Nobody was enjoying the prospect of an all day journey, but a welcome tea break with friends and sandwiches near Ghanzi, cheered every one. The excellent trans Kgalagadi highway made the kms fly, and except for tiresome customs formalities adding over an hour, the trip in to Zeerust and ”Le Kraal” was not as irksome as expected. Out host, Mel, was up there with the best in the hospitality stakes, and regrets were expressed about having to leave after the short stop, for our last sleep at Gauteng by the mountains.

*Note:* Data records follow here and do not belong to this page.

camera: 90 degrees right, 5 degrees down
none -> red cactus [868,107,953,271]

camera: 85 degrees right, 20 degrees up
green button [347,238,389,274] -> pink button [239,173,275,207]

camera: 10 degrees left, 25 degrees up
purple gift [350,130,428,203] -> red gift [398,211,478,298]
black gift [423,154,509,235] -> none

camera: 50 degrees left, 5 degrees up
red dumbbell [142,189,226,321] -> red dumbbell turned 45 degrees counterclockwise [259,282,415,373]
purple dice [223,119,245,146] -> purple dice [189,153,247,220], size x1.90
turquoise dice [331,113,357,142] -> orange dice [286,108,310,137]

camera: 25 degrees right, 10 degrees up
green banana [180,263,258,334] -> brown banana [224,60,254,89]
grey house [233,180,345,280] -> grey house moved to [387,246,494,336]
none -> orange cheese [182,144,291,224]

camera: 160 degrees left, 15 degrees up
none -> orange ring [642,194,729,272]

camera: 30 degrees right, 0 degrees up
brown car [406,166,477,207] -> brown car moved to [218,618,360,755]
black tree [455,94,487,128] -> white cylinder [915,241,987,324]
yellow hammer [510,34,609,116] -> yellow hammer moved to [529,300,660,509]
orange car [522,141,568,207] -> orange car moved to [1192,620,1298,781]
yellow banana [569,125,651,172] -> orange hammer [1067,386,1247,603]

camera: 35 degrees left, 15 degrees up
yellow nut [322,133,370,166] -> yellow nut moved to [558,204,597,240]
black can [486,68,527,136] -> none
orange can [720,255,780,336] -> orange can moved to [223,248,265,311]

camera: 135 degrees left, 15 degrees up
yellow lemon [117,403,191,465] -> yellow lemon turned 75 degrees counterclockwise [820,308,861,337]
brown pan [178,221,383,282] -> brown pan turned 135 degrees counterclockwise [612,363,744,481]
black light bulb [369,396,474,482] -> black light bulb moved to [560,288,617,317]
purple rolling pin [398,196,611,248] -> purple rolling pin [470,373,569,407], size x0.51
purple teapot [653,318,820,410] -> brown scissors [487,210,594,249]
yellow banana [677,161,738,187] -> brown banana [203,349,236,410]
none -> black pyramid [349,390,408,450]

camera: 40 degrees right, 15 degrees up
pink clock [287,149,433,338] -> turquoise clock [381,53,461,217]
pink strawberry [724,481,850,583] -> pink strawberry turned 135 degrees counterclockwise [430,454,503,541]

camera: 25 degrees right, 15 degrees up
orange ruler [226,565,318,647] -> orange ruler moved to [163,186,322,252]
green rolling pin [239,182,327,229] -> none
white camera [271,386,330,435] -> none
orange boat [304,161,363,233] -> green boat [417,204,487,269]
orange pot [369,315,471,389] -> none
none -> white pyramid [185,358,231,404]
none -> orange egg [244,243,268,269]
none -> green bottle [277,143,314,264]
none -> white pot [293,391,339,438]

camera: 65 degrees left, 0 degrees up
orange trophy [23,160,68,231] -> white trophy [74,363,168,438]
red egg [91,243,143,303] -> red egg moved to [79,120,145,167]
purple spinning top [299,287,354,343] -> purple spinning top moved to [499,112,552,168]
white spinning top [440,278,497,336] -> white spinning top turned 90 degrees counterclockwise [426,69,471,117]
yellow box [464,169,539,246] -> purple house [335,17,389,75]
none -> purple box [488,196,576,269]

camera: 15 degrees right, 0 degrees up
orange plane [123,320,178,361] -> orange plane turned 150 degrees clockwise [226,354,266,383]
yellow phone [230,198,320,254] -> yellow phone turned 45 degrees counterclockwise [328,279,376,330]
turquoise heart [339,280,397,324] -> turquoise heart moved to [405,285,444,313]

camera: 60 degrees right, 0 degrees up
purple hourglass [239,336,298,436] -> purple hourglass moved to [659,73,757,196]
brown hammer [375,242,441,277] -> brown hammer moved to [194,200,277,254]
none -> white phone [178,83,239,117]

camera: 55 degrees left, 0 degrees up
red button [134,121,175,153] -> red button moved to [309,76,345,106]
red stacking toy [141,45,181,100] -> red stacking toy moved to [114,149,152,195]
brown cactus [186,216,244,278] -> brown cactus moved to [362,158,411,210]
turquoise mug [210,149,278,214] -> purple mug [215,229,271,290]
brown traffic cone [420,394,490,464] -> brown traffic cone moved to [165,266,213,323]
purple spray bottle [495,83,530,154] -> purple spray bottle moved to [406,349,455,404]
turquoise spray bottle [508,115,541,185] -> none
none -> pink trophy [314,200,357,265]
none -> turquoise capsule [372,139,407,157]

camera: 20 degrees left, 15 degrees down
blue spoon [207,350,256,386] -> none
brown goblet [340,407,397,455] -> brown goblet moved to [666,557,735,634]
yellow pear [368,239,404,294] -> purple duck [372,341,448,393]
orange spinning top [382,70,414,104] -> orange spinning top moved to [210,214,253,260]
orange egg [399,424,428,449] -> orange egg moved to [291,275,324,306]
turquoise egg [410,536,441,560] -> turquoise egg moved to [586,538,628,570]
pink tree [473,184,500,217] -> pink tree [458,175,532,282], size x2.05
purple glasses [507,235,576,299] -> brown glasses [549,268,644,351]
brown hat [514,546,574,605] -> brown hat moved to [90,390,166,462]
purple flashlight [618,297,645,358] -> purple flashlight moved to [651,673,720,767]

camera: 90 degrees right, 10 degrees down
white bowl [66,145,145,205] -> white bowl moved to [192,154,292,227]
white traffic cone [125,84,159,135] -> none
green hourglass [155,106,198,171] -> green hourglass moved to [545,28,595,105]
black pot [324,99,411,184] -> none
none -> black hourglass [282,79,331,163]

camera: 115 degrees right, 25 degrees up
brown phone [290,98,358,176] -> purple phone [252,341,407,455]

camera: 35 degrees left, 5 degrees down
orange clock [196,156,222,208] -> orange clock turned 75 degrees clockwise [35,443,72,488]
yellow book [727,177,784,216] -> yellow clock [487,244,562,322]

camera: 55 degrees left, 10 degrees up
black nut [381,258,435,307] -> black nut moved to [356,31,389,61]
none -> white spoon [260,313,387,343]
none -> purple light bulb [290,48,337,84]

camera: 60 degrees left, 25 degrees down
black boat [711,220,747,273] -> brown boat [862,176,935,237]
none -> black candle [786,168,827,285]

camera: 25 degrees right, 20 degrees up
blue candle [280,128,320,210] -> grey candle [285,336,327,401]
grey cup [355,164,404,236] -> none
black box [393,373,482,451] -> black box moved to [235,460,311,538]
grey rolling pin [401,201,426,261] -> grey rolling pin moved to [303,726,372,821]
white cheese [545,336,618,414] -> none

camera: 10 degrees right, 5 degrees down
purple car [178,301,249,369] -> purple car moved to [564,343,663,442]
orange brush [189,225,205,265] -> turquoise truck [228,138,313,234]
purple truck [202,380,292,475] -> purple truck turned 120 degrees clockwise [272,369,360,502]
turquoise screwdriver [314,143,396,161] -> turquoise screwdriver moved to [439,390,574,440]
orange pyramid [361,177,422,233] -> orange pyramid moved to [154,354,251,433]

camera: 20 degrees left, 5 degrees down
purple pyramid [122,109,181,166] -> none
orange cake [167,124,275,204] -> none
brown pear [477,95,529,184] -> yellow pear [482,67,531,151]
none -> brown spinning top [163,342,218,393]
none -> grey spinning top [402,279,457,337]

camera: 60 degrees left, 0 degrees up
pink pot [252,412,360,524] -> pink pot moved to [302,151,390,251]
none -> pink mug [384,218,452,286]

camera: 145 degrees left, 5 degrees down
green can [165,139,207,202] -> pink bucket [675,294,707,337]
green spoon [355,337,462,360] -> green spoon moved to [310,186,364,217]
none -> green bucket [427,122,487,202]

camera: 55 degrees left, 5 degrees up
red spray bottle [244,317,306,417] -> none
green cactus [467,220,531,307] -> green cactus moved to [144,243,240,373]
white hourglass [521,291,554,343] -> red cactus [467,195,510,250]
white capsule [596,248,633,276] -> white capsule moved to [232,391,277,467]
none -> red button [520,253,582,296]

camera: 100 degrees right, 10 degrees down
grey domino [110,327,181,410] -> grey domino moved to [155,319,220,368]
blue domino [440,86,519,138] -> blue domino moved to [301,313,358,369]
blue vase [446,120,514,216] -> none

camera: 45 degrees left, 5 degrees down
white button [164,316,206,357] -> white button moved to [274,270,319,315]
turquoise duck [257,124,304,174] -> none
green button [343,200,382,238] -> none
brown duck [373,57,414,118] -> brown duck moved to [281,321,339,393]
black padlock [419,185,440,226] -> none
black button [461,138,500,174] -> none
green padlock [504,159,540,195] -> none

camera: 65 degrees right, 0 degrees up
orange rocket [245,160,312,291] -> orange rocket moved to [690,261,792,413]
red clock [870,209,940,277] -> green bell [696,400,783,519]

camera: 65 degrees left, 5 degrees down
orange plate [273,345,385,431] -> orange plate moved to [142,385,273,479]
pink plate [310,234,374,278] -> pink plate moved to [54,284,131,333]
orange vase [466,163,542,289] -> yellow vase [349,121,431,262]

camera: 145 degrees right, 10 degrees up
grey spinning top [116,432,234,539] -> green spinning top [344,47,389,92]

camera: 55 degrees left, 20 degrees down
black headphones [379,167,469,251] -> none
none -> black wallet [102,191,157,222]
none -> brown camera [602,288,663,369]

Coligny, Lichtenburg,Klerksdorp, Kroonstad, rolled by on the unfamiliar roads South East, through some productive looking enclaves, and soon after a lunch picnic break, Bethlehem hove into view once again. The up route was not repeated however, as there was still time to view the Denmar empire and Surrender Hill, on the beautiful drive to Clarens, via the scenic diversion through Fouriesburg. Much impressed by the high tech apple and cherry orchards, and the “skande” of the Boers’ capitulation in the Brandwater Basin, the jovial party prepared to celebrate for the last time. Our comfortable lodgings were again complemented by the good table served at Clementines and the remaining wine stocks were taken care of, resulting in a few lamentable lapses of decorum by certain members, who at this stage, shall remain unnamed!

An easy run down to Pietermaritzburg, after some indulgence in the tempting shopping fare in Clarens, through more beautiful scenery, resulted in the regretful return to reality, with fond farewells bade, as the team disbanded for respective home climes.